Unfortunately, from what I gathered, you did most of the talking and qualifying, which is why the 70/30 rule is often suggested for first meet-ups. If a woman is truly attracted to you, she will do most of the talking, and this dynamic will naturally fall into place. If she had truly opened up to you, she wouldn’t have hesitated with the forearm touch, resisted sitting next to you during wine, or felt uncomfortable discussing going to your place. Even though your invitation may not have been malicious, she may have perceived you as untrustworthy or disingenuous.
2. You had a concrete location, time, and activity for the initial meet-up, but beyond that, you had no clear plan. You didn’t have a time limit, a plan for what to do next, or a way to smoothly isolate her. After the bar, you became indecisive, wanting sex, then not, then considering an LTR, then worrying about damaging her green flags today.

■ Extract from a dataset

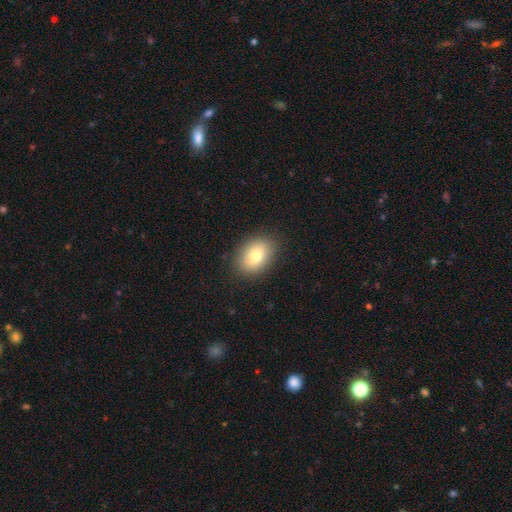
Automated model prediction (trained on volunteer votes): smooth 79%, featured or disk 12%, star or artifact 9%. Down the decision tree: how rounded — in between (78%); merging — none (87%).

This inconsistency likely made you come across as uncertain and lacking direction.
Your mistake here was improvising everything after the initial meeting, to the point where you had to buy spaghetti and sauce last minute because you hadn’t prepared in advance. This not only signaled laziness but also made it seem like you were only thinking about yourself. What usually makes people feel valued is seeing the effort someone has put in for them, and that effort is often rewarded with their willingness to invest in return.

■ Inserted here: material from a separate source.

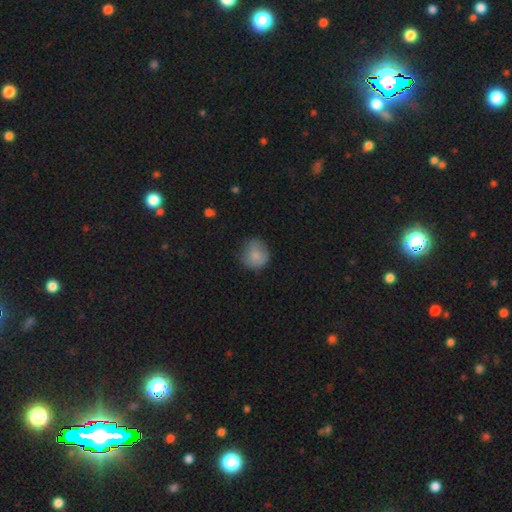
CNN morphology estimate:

3. Because of the lack of emotional buildup and proper logistics, she rejected your offer. When she expressed discomfort, you insisted again, which likely triggered her defenses. The repeated attempts to pull her in for a kiss with hugs, despite her turning her head, reinforced the idea that you were focused on your own desires rather than hers. This comes off not just as impatient but as a lack of self-control. The issue here isn’t necessarily the invitation itself but how it reflected your internal state, you essentially showed her that you were so interested in her that you had no reason to wait. This is not only egotistical but also suggests a potential inferiority complex.